Externally, the immensity of the amount the foundation will have to give away each year is reviving debate about its size and influence.

“One out of every 10 foundation dollars spent is going to have the Gates name on it, and that gives it influence that is impossible to calculate,” said Rick Cohen, executive director of the National Committee for Responsive Philanthropy, a research group.

“And as currently structured, just four people are deciding how to spend all that money,” Mr. Cohen said, referring to Mr. and Mrs. Gates; William Gates Sr., Mr. Gates’s father; and Patty Stonesifer, the foundation’s co-chairwoman and president.

Mr. Cohen and others said the large amount of money also allowed governments and other donors an excuse not to spend their money.

In its 2007 budget proposal, for example, the Bush administration eliminated a $93.5 million program to underwrite the development of smaller schools, specifically citing the increase in support for those schools from “nonfederal funds” from the Gates Foundation and the Carnegie Corporation.

Then there is the issue of accountability. Foundations by and large police themselves because of the paucity of federal and state resources devoted to oversight of the nonprofit sector.

The Gates Foundation goes further than most in revealing its warts. Its Web site acknowledges various missteps and challenges, be they unexpected complications in starting its AIDS-related program in Botswana or problems with its efforts to develop small schools. Its new headquarters will have a visitors’ center, a first for a major foundation.

“There is skepticism about whether a foundation can be a responsible and effective steward of this kind of money,” Ms. Scott said. “For us, it’s a question of teeing up the issue squarely, because it is a real one, and telling the story as fully and openly as we can. We do not want to be a black box.”

Others say the critics’ concerns are overblown because influence can be achieved with even small amounts of money.

“It doesn’t take billions of dollars to influence public policy,” said James Allen Smith, a philanthropic historian at Georgetown University. “It can be done with tens of millions or even a strategically placed few hundred thousand.”

Dr. Smith said that although the Gates Foundation grants were typically many times the amount of an average foundation’s, its donations paled in comparison with spending by government-financed organizations like the National Institutes of Health, which has an annual budget of $29 billion.

Foundation officials make the same point. “It’s still, in absolute terms, a small amount of money, given the problems we’re working on,” said Raj Shah, who oversees the foundation’s new financial services for the poor and efforts to improve agricultural productivity. Mr. Shah said the foundation’s primary focus was on some 550 million households in the world that survive on less than $2 a day.

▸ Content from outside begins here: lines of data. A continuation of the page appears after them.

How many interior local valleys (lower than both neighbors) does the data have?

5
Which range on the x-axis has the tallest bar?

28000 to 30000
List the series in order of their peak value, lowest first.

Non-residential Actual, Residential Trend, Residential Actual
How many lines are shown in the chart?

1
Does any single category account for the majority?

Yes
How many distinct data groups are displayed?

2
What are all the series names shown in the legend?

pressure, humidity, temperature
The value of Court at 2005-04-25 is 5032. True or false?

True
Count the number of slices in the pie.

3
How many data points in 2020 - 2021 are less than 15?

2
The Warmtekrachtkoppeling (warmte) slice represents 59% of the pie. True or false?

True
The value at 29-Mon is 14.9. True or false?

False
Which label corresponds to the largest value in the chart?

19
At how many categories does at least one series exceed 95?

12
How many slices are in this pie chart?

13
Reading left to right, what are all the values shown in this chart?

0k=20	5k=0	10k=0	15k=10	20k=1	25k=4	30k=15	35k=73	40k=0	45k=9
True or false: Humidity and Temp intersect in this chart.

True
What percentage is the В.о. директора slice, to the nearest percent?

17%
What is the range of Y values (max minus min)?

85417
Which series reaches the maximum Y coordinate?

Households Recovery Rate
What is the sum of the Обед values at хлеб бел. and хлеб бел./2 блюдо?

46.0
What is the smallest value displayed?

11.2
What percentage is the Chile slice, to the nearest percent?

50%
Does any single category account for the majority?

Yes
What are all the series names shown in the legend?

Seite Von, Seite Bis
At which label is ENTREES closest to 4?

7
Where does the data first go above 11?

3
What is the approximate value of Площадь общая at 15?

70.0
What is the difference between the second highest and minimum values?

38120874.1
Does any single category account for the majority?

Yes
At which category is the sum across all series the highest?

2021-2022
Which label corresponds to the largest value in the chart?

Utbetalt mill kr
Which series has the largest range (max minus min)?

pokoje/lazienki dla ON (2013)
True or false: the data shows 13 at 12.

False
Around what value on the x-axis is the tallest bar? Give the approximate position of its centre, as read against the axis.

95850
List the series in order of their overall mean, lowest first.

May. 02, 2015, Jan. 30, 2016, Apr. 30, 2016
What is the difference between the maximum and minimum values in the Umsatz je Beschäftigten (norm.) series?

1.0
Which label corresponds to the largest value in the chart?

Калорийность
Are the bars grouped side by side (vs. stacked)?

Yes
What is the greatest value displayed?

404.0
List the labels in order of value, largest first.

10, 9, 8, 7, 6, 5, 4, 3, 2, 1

Mr. Shah’s responsibilities include a new global development program. It is concerned with making financial and agricultural advances, and water and sanitation improvements for the poor. In Malawi, the foundation has underwritten the purchase of thumbprint readers used in establishing savings accounts for the rural poor.

The new endeavors, which grew out of a 16-month review aimed at determining how to expand the foundation’s operations in ways that complement its work on global health issues, give it new opportunities to spend its money.

Dr. Gayle said the foundation’s work had been evolving in the past year to include broader goals. In reproductive health, for example, it has been moving beyond grants supporting the delivery of services to broader goals like reducing maternal mortality, increasing access to contraception and providing education to girls.

The foundation had begun working toward an expansion more than a year before the Buffett gift was announced. The Gateses have long said they intend to give much of their fortune, pegged at $51 billion by Forbes magazine, to the foundation, and Mr. Gates is ceding day-to-day control of Microsoft to devote himself to foundation work.